Can you name the state trying to place racial restrictions on voting?
by Michael Barone, Washington Examiner, December 30, 2016
Should participation in American elections be restricted to members of a particular race or races? If you assumed that no significant number of Americans today believe the answer should be yes, you assumed wrong. Actually, the governments of the state of Hawaii and the Commonwealth of the Northern Marianas Islands have passed and have been defending in court their laws which do exactly that.
The CNMI law restricts voting in certain elections to those of "Northern Marianas descent." That was struck down in 2014 by a federal district judge and his decision was affirmed last Tuesday by a unanimous three-judge panel of the Ninth Circuit Court of Appeals.
By the way, the district court judge and two of the three circuit court judges were appointed by Democratic presidents. The courts ruled that the CNMI provision violates the Fifteenth Amendment of the Constitution, which guarantees that "the right of citizens of the United States to vote shall not be denied or abridged by the United States or by any state on account of race, color, or previous condition of servitude."
Sounds pretty straightforward, doesn't it? Not to the state of Hawaii, which for almost two decades has been defending state laws limiting voting for certain offices to members of a particular race. Back in 2000, the U.S. Supreme Court in Rice v. Cayetano ruled invalid a Hawaii law limiting voting for trustees of the Office of Hawaiian Affairs, a state agency, to persons of Native Hawaiian descent. The justices, 7 to 2, ruled against the state, which was represented by a Washington lawyer named John Roberts.
Despite this decision, in 2011 the Hawaii legislature passed a law creating a Native Hawaiian Roll Commission to enroll certain voters who could then submit amendments to a convention to revise the state constitution and to vote on the sovereignty of the "Native Hawaiian people." In 2012 the Office of Hawaiian Affairs launched a campaign to enroll people of Native Hawaiian descent with a view toward creating a race-based sovereign government. To gain voting status, people had to affirm not only that they had Native Hawaiian ancestry, but also that they believed in "the unrelinquished sovereignty of the Native Hawaiian people" and that they had "a significant cultural, social or civic connection to the Native Hawaiian community."
In August 2015 Judicial Watch filed a lawsuit seeking to enjoin this process as a violation of the Fifteenth Amendment. A federal district judge and a Ninth Circuit panel declined to issue an injunction blocking the reporting of the results of the election (which had been delayed from November to Dec. 21), but on the day after Thanksgiving 2015 Justice Anthony Kennedy, author of the opinion in Rice v.

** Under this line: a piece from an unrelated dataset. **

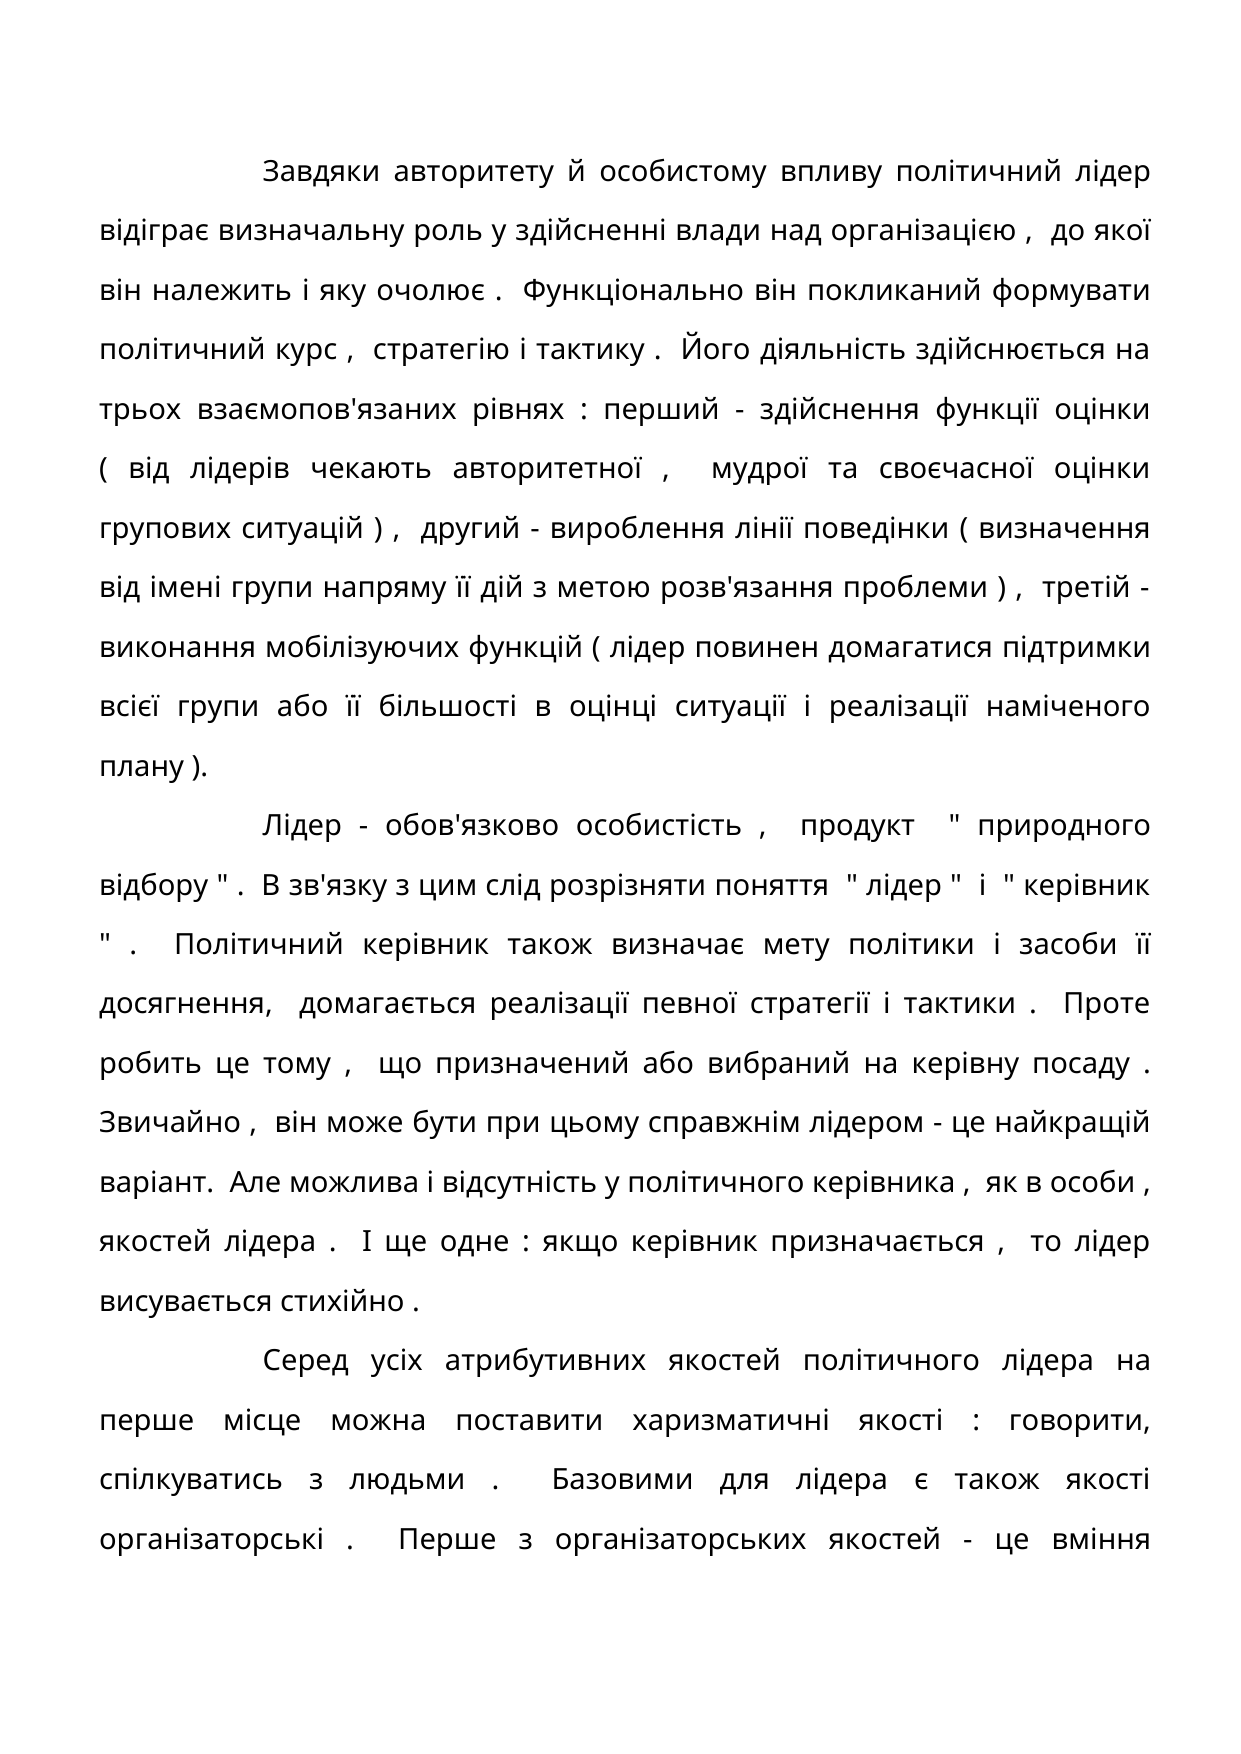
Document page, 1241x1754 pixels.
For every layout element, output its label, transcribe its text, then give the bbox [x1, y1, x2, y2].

text Лідер - обов'язково особистість , продукт " природного відбору " . В зв'язку з цим слід розрізняти поняття " лідер " і " керівник " . Політичний керівник також визначає мету політики і засоби її досягнення, домагається реалізації певної стратегії і тактики . Проте робить це тому , що призначений або вибраний на керівну посаду . Звичайно , він може бути при цьому справжнім лідером - це найкращій варіант. Але можлива і відсутність у політичного керівника , як в особи , якостей лідера . І ще одне : якщо керівник призначається , то лідер висувається стихійно . [99, 804, 1152, 1320]
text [99, 1339, 1152, 1558]
text Завдяки авторитету й особистому впливу політичний лідер відіграє визначальну роль у здійсненні влади над організацією , до якої він належить і яку очолює . Функціонально він покликаний формувати політичний курс , стратегію і тактику . Його діяльність здійснюється на трьох взаємопов'язаних рівнях : перший - здійснення функції оцінки ( від лідерів чекають авторитетної , мудрої та своєчасної оцінки групових ситуацій ) , другий - вироблення лінії поведінки ( визначення від імені групи напряму її дій з метою розв'язання проблеми ) , третій - виконання мобілізуючих функцій ( лідер повинен домагатися підтримки всієї групи або її більшості в оцінці ситуації і реалізації наміченого плану ). [99, 150, 1152, 784]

Cayetano, issued a temporary injunction and on Dec. 2 the full Court voted 5-4 to enjoin any further action by the state, pending a Ninth Circuit decision on the merits of the lawsuit.
That made it sound like a majority on the Supreme Court thought this was an open-and-shut Fifteenth Amendment case; the death of Justice Antonin Scalia removed one member of that majority, but it's likely that any likely nominee of President-elect Trump will be of similar views.
Backers of Native Hawaiian sovereignty say they want Native Hawaiians to have the same sovereign status as federally recognized Indian tribes. But their circumstances are far different. There are very few people — perhaps fewer than 1,000 — of entirely Native Hawaiian descent, and most people of Native Hawaiian descent live intermixed with other Americans in family relations, neighborhood residence and work situations. From 2000 until his retirement in 2013, Hawaii Senator Daniel Akaka championed a Native Hawaiian sovereignty bill, but it never reached the floor of the Senate.
There's an appalling irony here. When Hawaii was seeking statehood in the 1950s, many Southern Democrats opposed it because of the territory's multiracial population and its traditions of toleration and colorblindness. Now, many Hawaiian politicians are promoting racial separateness and divisiveness, and sponsoring legislation limiting voting rights to those of a particular racial ancestry who in addition must certify that they share certain beliefs and lifestyles.